[Orden de trabajo] Presenta como lista numerada las líneas que van desde el comienzo de los registros hasta la línea que contiene "PARCEIROS DO GUIA", ambas incluidas. Omite las líneas en blanco.

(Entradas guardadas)
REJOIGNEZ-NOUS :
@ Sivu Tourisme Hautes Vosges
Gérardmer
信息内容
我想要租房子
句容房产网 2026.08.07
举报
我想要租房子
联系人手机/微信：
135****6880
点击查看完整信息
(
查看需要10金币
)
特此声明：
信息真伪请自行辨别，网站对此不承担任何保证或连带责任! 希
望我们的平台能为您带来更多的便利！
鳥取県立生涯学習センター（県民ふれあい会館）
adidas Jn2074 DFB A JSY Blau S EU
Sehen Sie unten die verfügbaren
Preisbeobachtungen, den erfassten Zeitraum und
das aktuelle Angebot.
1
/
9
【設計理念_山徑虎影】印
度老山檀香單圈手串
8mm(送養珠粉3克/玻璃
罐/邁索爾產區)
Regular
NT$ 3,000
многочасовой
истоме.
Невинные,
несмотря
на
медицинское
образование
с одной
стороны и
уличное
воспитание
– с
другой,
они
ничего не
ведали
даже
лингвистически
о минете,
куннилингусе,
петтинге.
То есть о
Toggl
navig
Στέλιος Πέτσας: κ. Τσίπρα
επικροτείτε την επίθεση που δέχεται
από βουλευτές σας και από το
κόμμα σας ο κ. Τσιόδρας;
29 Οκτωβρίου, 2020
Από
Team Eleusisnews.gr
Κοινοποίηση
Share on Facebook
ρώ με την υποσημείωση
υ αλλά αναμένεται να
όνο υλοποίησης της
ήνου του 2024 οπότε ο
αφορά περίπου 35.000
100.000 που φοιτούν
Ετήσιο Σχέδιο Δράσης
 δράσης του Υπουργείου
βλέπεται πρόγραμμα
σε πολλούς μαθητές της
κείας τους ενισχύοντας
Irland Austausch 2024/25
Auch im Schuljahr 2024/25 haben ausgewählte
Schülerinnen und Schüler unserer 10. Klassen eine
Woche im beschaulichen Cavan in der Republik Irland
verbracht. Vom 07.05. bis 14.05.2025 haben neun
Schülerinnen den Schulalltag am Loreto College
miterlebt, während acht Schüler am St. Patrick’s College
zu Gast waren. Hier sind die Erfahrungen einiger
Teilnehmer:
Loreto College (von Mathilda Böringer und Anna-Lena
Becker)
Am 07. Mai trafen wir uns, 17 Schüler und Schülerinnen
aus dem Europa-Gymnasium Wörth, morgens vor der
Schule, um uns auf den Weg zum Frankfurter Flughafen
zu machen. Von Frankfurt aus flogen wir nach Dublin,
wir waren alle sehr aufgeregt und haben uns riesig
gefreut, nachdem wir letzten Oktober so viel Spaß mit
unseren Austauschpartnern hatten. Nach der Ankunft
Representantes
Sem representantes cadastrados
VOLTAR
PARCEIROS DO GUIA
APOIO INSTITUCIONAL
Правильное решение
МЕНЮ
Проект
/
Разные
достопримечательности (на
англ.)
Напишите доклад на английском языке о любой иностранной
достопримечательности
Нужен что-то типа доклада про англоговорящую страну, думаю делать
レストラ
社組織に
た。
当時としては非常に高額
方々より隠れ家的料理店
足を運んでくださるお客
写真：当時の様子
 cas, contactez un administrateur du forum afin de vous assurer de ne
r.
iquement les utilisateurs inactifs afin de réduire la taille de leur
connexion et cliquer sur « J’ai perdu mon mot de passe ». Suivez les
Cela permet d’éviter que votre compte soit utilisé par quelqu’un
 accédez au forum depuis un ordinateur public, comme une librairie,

[Resultado del ejercicio]
1. REJOIGNEZ-NOUS :
2. @ Sivu Tourisme Hautes Vosges
3. Gérardmer
4. 信息内容
5. 我想要租房子
6. 句容房产网 2026.08.07
7. 举报
8. 我想要租房子
9. 联系人手机/微信：
10. 135****6880
11. 点击查看完整信息
12. (
13. 查看需要10金币
14. )
15. 特此声明：
16. 信息真伪请自行辨别，网站对此不承担任何保证或连带责任! 希
17. 望我们的平台能为您带来更多的便利！
18. 鳥取県立生涯学習センター（県民ふれあい会館）
19. adidas Jn2074 DFB A JSY Blau S EU
20. Sehen Sie unten die verfügbaren
21. Preisbeobachtungen, den erfassten Zeitraum und
22. das aktuelle Angebot.
23. 1
24. /
25. 9
26. 【設計理念_山徑虎影】印
27. 度老山檀香單圈手串
28. 8mm(送養珠粉3克/玻璃
29. 罐/邁索爾產區)
30. Regular
31. NT$ 3,000
32. многочасовой
33. истоме.
34. Невинные,
35. несмотря
36. на
37. медицинское
38. образование
39. с одной
40. стороны и
41. уличное
42. воспитание
43. – с
44. другой,
45. они
46. ничего не
47. ведали
48. даже
49. лингвистически
50. о минете,
51. куннилингусе,
52. петтинге.
53. То есть о
54. Toggl
55. navig
56. Στέλιος Πέτσας: κ. Τσίπρα
57. επικροτείτε την επίθεση που δέχεται
58. από βουλευτές σας και από το
59. κόμμα σας ο κ. Τσιόδρας;
60. 29 Οκτωβρίου, 2020
61. Από
62. Team Eleusisnews.gr
63. Κοινοποίηση
64. Share on Facebook
65. ρώ με την υποσημείωση
66. υ αλλά αναμένεται να
67. όνο υλοποίησης της
68. ήνου του 2024 οπότε ο
69. αφορά περίπου 35.000
70. 100.000 που φοιτούν
71. Ετήσιο Σχέδιο Δράσης
72.  δράσης του Υπουργείου
73. βλέπεται πρόγραμμα
74. σε πολλούς μαθητές της
75. κείας τους ενισχύοντας
76. Irland Austausch 2024/25
77. Auch im Schuljahr 2024/25 haben ausgewählte
78. Schülerinnen und Schüler unserer 10. Klassen eine
79. Woche im beschaulichen Cavan in der Republik Irland
80. verbracht. Vom 07.05. bis 14.05.2025 haben neun
81. Schülerinnen den Schulalltag am Loreto College
82. miterlebt, während acht Schüler am St. Patrick’s College
83. zu Gast waren. Hier sind die Erfahrungen einiger
84. Teilnehmer:
85. Loreto College (von Mathilda Böringer und Anna-Lena
86. Becker)
87. Am 07. Mai trafen wir uns, 17 Schüler und Schülerinnen
88. aus dem Europa-Gymnasium Wörth, morgens vor der
89. Schule, um uns auf den Weg zum Frankfurter Flughafen
90. zu machen. Von Frankfurt aus flogen wir nach Dublin,
91. wir waren alle sehr aufgeregt und haben uns riesig
92. gefreut, nachdem wir letzten Oktober so viel Spaß mit
93. unseren Austauschpartnern hatten. Nach der Ankunft
94. Representantes
95. Sem representantes cadastrados
96. VOLTAR
97. PARCEIROS DO GUIA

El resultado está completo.